Records for processing:
◇ ◇ ◇ ◇
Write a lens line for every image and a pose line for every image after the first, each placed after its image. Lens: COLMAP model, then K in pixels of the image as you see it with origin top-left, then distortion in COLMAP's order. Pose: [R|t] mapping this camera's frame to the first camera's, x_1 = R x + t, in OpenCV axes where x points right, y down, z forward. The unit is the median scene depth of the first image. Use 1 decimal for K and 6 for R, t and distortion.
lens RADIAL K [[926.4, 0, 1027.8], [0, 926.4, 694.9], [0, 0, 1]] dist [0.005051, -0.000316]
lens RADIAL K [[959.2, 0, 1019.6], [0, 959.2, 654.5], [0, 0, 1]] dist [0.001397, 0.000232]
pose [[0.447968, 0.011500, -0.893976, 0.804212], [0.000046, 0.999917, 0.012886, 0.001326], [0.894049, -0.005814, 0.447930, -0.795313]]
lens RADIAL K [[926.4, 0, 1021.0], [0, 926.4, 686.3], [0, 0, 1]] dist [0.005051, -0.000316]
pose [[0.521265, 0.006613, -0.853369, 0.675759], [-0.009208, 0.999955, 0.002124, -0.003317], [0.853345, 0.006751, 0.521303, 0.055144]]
◇ ◇ ◇ ◇
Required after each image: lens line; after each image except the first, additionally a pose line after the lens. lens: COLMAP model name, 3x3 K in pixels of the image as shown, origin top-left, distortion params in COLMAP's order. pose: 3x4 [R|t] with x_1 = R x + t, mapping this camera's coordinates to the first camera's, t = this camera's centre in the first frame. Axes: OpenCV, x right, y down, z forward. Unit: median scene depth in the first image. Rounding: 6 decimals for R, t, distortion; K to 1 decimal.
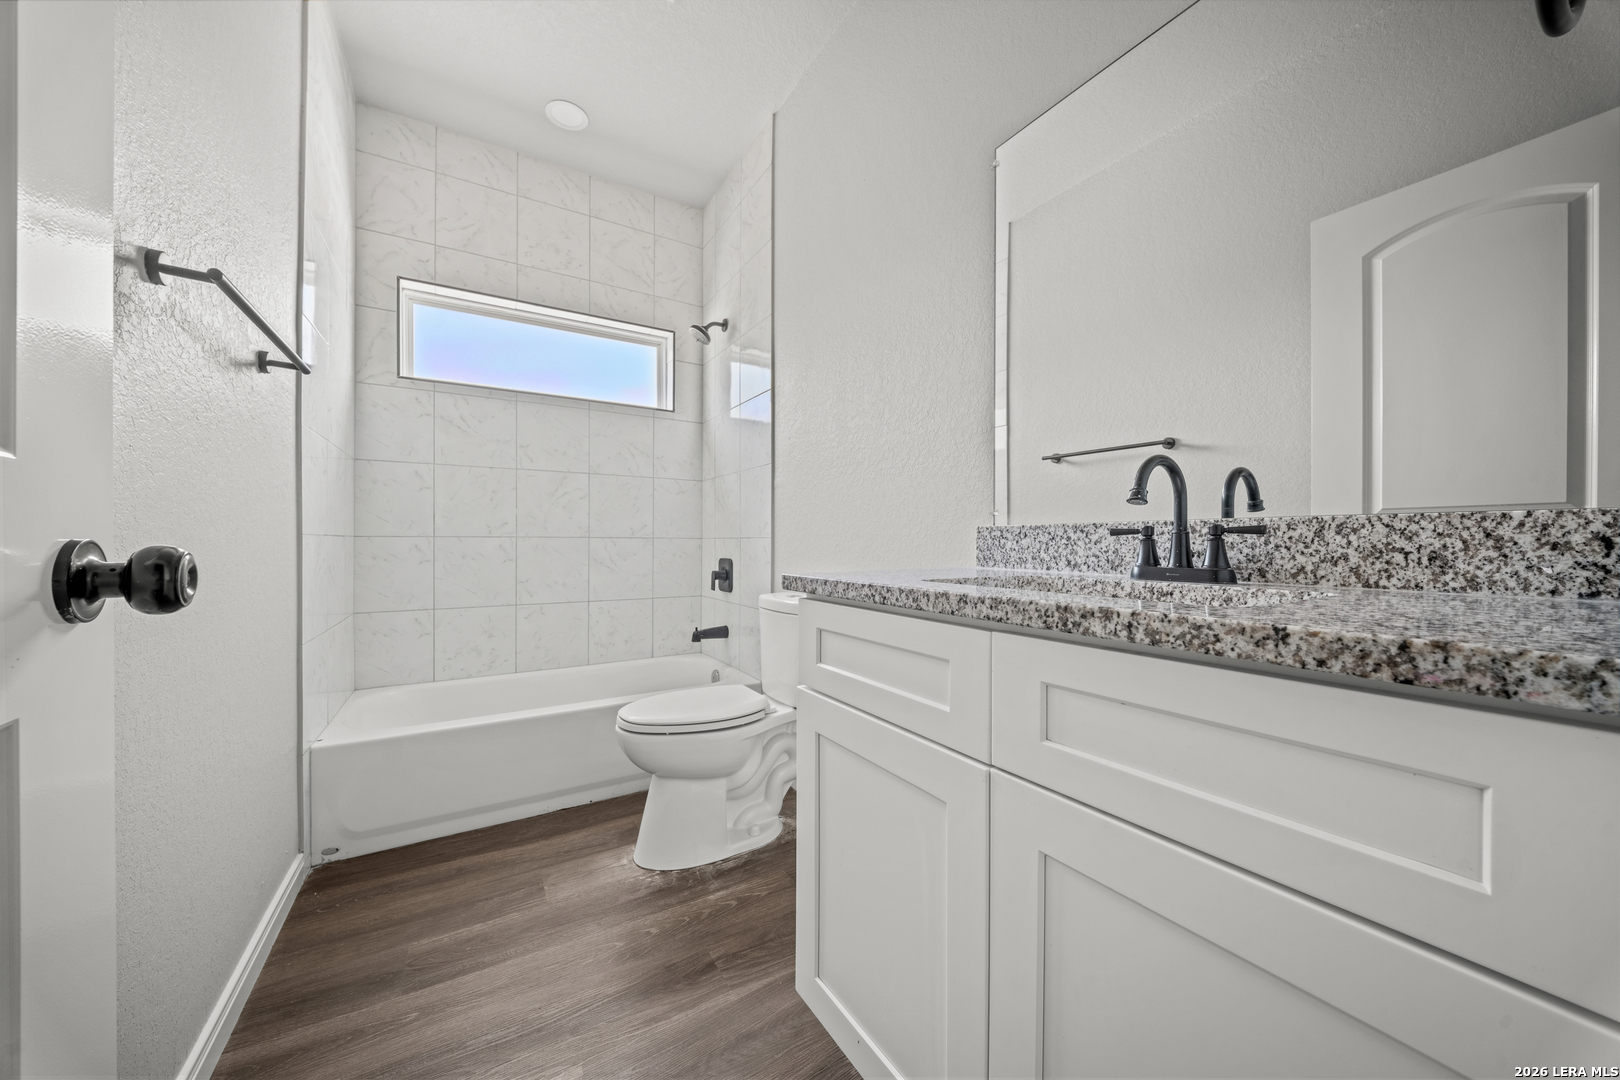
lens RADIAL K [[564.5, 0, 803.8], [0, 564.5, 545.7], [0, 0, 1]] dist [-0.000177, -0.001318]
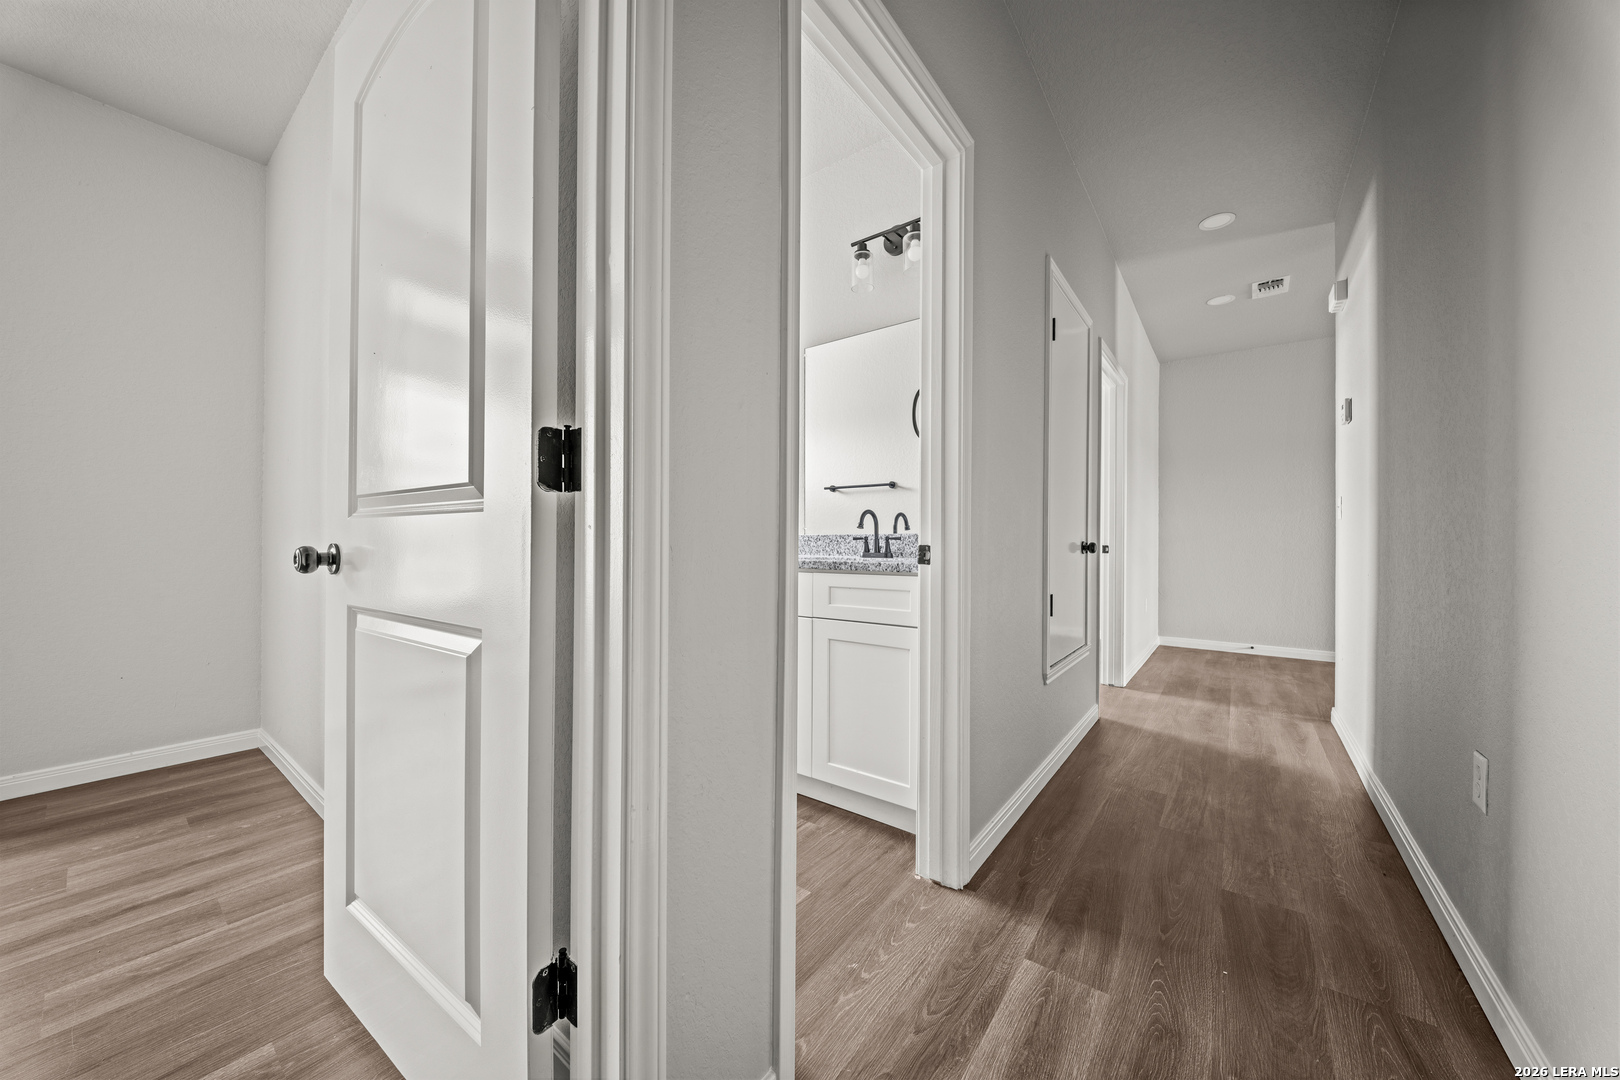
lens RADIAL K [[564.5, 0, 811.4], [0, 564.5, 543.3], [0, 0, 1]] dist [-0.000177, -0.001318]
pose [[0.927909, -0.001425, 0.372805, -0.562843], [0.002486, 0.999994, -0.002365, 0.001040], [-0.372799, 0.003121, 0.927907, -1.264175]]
◇ ◇ ◇ ◇
Problem description:
Reproduce the lines above word for word, beginning with the line that contains "Write a lens" and ending with the line that contains "-0.005814, 0.447930, -0.795313]]", both included.

Solution to this exercise:
Write a lens line for every image and a pose line for every image after the first, each placed after its image. Lens: COLMAP model, then K in pixels of the image as you see it with origin top-left, then distortion in COLMAP's order. Pose: [R|t] mapping this camera's frame to the first camera's, x_1 = R x + t, in OpenCV axes where x points right, y down, z forward. The unit is the median scene depth of the first image. Use 1 decimal for K and 6 for R, t and distortion.
lens RADIAL K [[926.4, 0, 1027.8], [0, 926.4, 694.9], [0, 0, 1]] dist [0.005051, -0.000316]
lens RADIAL K [[959.2, 0, 1019.6], [0, 959.2, 654.5], [0, 0, 1]] dist [0.001397, 0.000232]
pose [[0.447968, 0.011500, -0.893976, 0.804212], [0.000046, 0.999917, 0.012886, 0.001326], [0.894049, -0.005814, 0.447930, -0.795313]]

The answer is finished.